** YOUR OBJECTIVE **
Every entry is to be returned as it stands, apart from the pictures.

** Lens distortion estimation data **
........

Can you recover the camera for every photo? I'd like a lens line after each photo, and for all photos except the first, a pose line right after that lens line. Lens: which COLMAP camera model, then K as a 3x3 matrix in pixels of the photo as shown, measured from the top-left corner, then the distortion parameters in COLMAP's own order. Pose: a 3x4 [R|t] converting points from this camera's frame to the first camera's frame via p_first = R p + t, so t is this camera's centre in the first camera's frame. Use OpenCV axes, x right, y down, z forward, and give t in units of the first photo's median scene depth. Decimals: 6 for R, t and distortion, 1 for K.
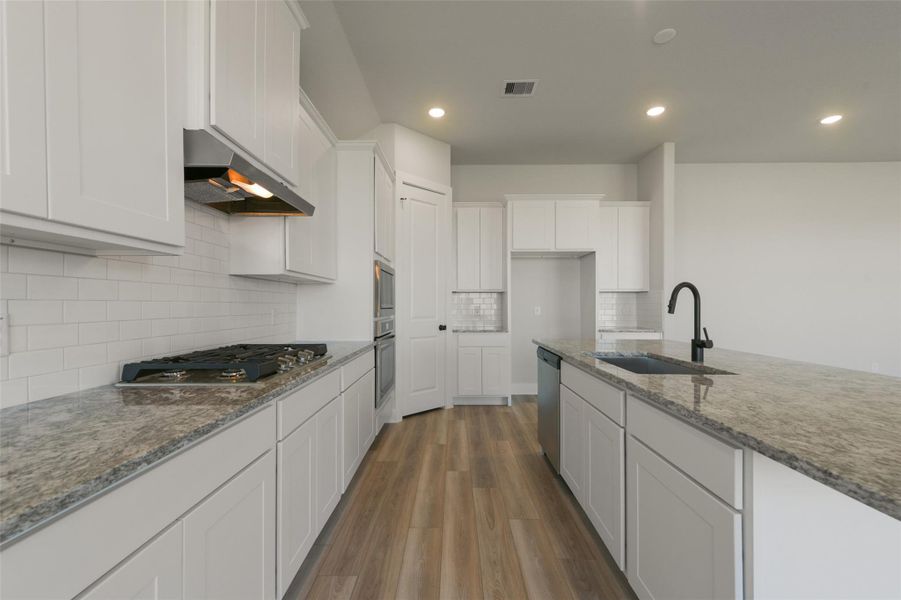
lens RADIAL K [[380.4, 0, 445.9], [0, 380.4, 303.6], [0, 0, 1]] dist [0.009225, 0.000265]
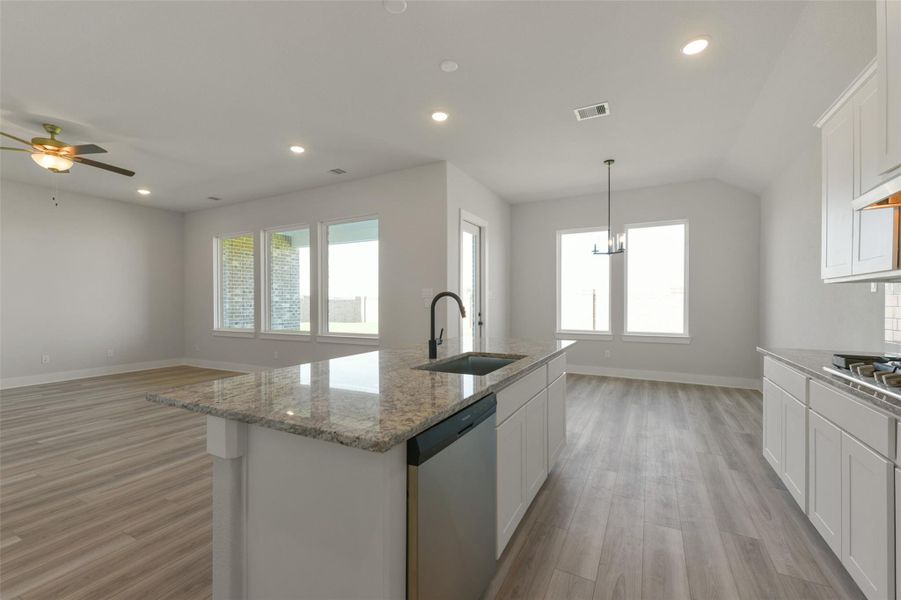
lens RADIAL K [[375.0, 0, 449.9], [0, 375.0, 303.7], [0, 0, 1]] dist [0.005605, -0.000228]
pose [[-0.891154, 0.000108, 0.453700, 0.041004], [0.001521, 0.999995, 0.002749, -0.009797], [-0.453698, 0.003139, -0.891150, 0.960400]]
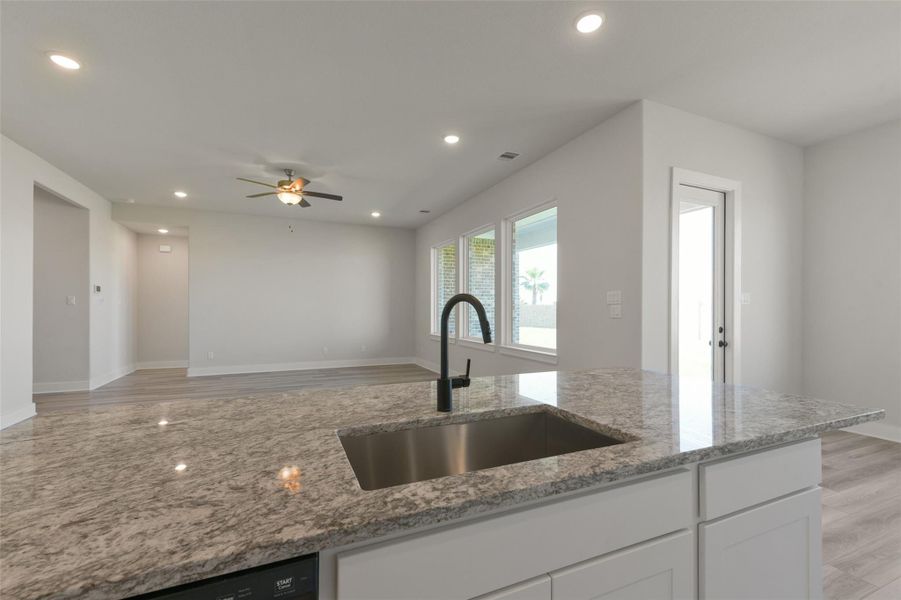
lens RADIAL K [[384.5, 0, 453.2], [0, 384.5, 307.8], [0, 0, 1]] dist [0.008220, 0.000219]
pose [[-0.421830, -0.001424, 0.906674, 0.015238], [-0.005537, 0.999984, -0.001006, -0.014164], [-0.906658, -0.005445, -0.421831, 0.605367]]
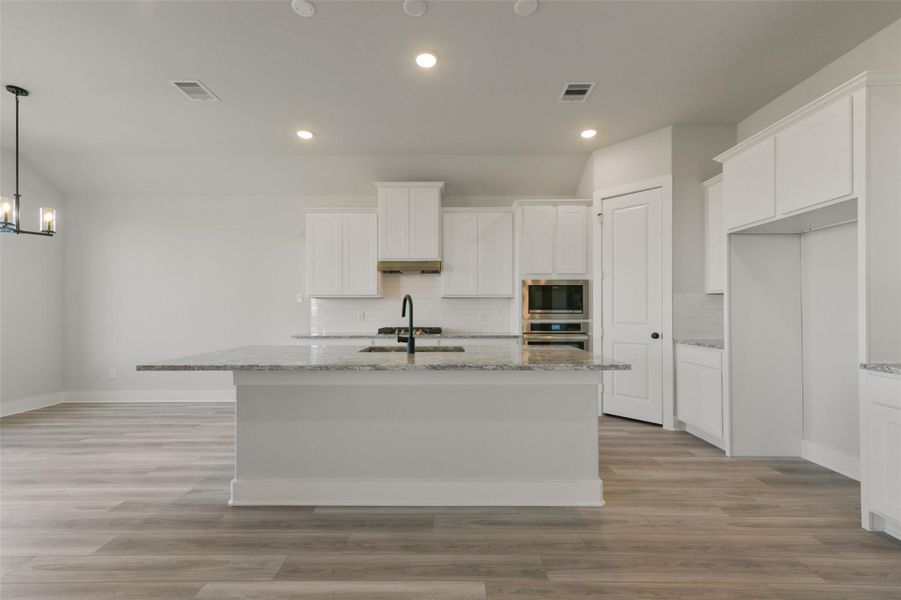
lens RADIAL K [[384.5, 0, 453.2], [0, 384.5, 307.8], [0, 0, 1]] dist [0.008220, 0.000219]
pose [[0.019380, -0.007948, -0.999781, 0.956699], [0.003237, 0.999964, -0.007887, 0.002147], [0.999807, -0.003083, 0.019405, 0.532797]]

........

** EXERCISE ANSWER **
Can you recover the camera for every photo? I'd like a lens line after each photo, and for all photos except the first, a pose line right after that lens line. Lens: which COLMAP camera model, then K as a 3x3 matrix in pixels of the photo as shown, measured from the top-left corner, then the distortion parameters in COLMAP's own order. Pose: a 3x4 [R|t] converting points from this camera's frame to the first camera's frame via p_first = R p + t, so t is this camera's centre in the first camera's frame. Use OpenCV axes, x right, y down, z forward, and give t in units of the first photo's median scene depth. Decimals: 6 for R, t and distortion, 1 for K.
lens RADIAL K [[380.4, 0, 445.9], [0, 380.4, 303.6], [0, 0, 1]] dist [0.009225, 0.000265]
lens RADIAL K [[375.0, 0, 449.9], [0, 375.0, 303.7], [0, 0, 1]] dist [0.005605, -0.000228]
pose [[-0.891154, 0.000108, 0.453700, 0.041004], [0.001521, 0.999995, 0.002749, -0.009797], [-0.453698, 0.003139, -0.891150, 0.960400]]
lens RADIAL K [[384.5, 0, 453.2], [0, 384.5, 307.8], [0, 0, 1]] dist [0.008220, 0.000219]
pose [[-0.421830, -0.001424, 0.906674, 0.015238], [-0.005537, 0.999984, -0.001006, -0.014164], [-0.906658, -0.005445, -0.421831, 0.605367]]
lens RADIAL K [[384.5, 0, 453.2], [0, 384.5, 307.8], [0, 0, 1]] dist [0.008220, 0.000219]
pose [[0.019380, -0.007948, -0.999781, 0.956699], [0.003237, 0.999964, -0.007887, 0.002147], [0.999807, -0.003083, 0.019405, 0.532797]]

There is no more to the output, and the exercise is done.